I caught up with Mark Jones, Chief Executive Officer of SocietyOne, Australia’s first and only marketplace lender to reach $500 million in loan originations across its personal loan, agri lending and marketplace business. And now its setting its sights on reaching $1 billion by the end of calendar year 2019.

I wanted to know how he had been able to grab the $500m of the $100 billion market, and specifically whether it was the appetite for P2P which was growing, or whether there were particular elements which had made the difference, given the 60 people working in the business, plus the external technology platform provider.

He argued that in the past 3-6 months SocietyOne had made a number of improvements to its business, and combined this had made a significant difference to their momentum. First, they have improved their algorithms around risk assessment and pricing. He explained that their underwriting algorithm had been tuned and improved, but that loans were still reviewed by a credit officer.  They are sending data to, and expect to benefit from the new comprehensive reporting regime which is coming in October.

Next they are clear on their target market, with a focus on good quality borrowers, often stable homeowners aged 35-50, with loan interest rate tailoring between 7.5% and 18% depending on individual risk profiles. The typical loan would be in the region of $22k, over 3 or 5 years, though they are able to offer facilities between $5k and $50k.  Average loan duration is around 4 years, and funds are offered on a principal and interest, straight line repayment basis.

Finally, they have invested in new technology, designed to offer customers a better online experience. They will shortly be launching a new application form, built from the ground up for mobile devices. Loans via these devices make up more than half of the loan applications now, and are growing quickly. This is a substantial change from the previous front end which was PC/Web based primarily. Mobile is the future.

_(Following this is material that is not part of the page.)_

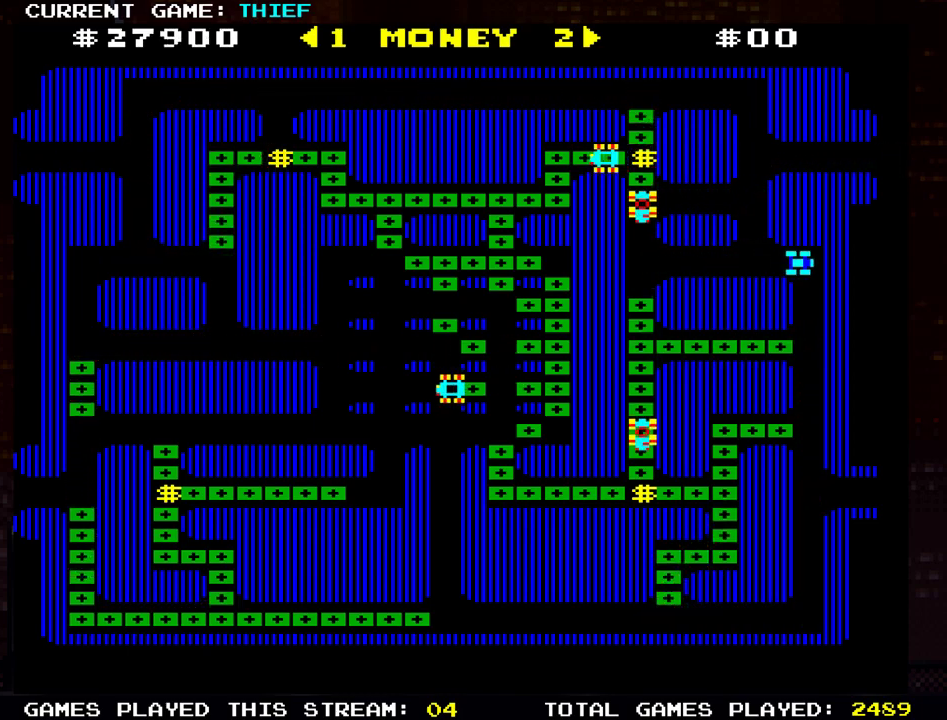
{"buttons": [], "left_stick": "down", "events": []}
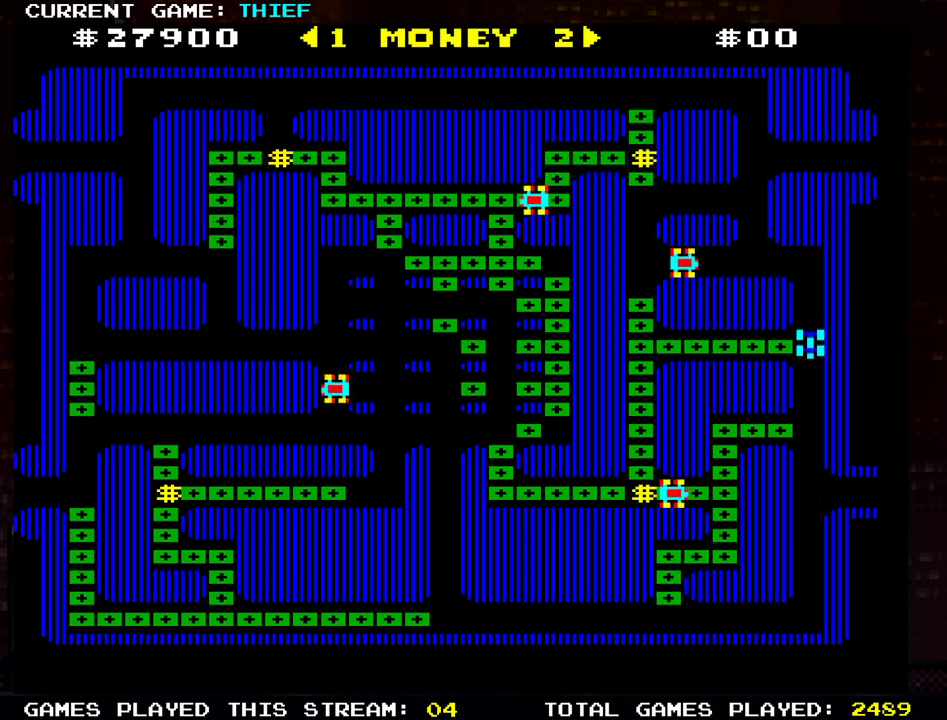
{"buttons": [], "left_stick": "down", "events": []}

They offer unsecured loans, and also credit to agribusiness sector – for example for the purchase of cattle and sheep. Momentum has accelerated thanks to the development of the broker channel, which they started in June 2018. They wrote $100k in June/July via this channel, $1.4m in August and are on track for $2m in September. This is proving to a significant venture. Most of this business related to unsecured personal credit, where around half of loans are refinancing of existing facilities, debt consolidation and credit cards. More than half of the loans are written below 13% interest rate, which is significantly lower than many credit cards. Brokers often advise their clients about managing their debt, Mark said. Other reasons to borrow include car loans and holidays.

Ahead they are considering offering secured loans including motor vehicle finance among others. They will continue their focus on the Australian market, which remains a significant opportunity.

Their portfolio is quite concentrated in the Sydney and Melbourne metropolitan areas, because they have been targeting their marketing and advertising there. That said it is a national business.  In terms of portfolio losses, Mark said he was satisfied with these, making the point that all applicants were effectively “new to bank” so there was no customer history. But on a like-for-like basis the loss ratios were quite similar if not better than what a typical bank might see.

Finally, I asked about the funding source for the business. Around a quarter comes from high-net worth “sophisticated” individual investors, with the remaining coming from a range of institutions, including mutual banks and institutional investors. These channels are growing more quickly, as shown by the relative fall in the proportion from high net worth sources, which was 30-35% a year ago.

The recipe of good risk profiling, target markets, and a focus on customer experience is clearly paying off, and the $1 billion target certainly looks achievable, ahead.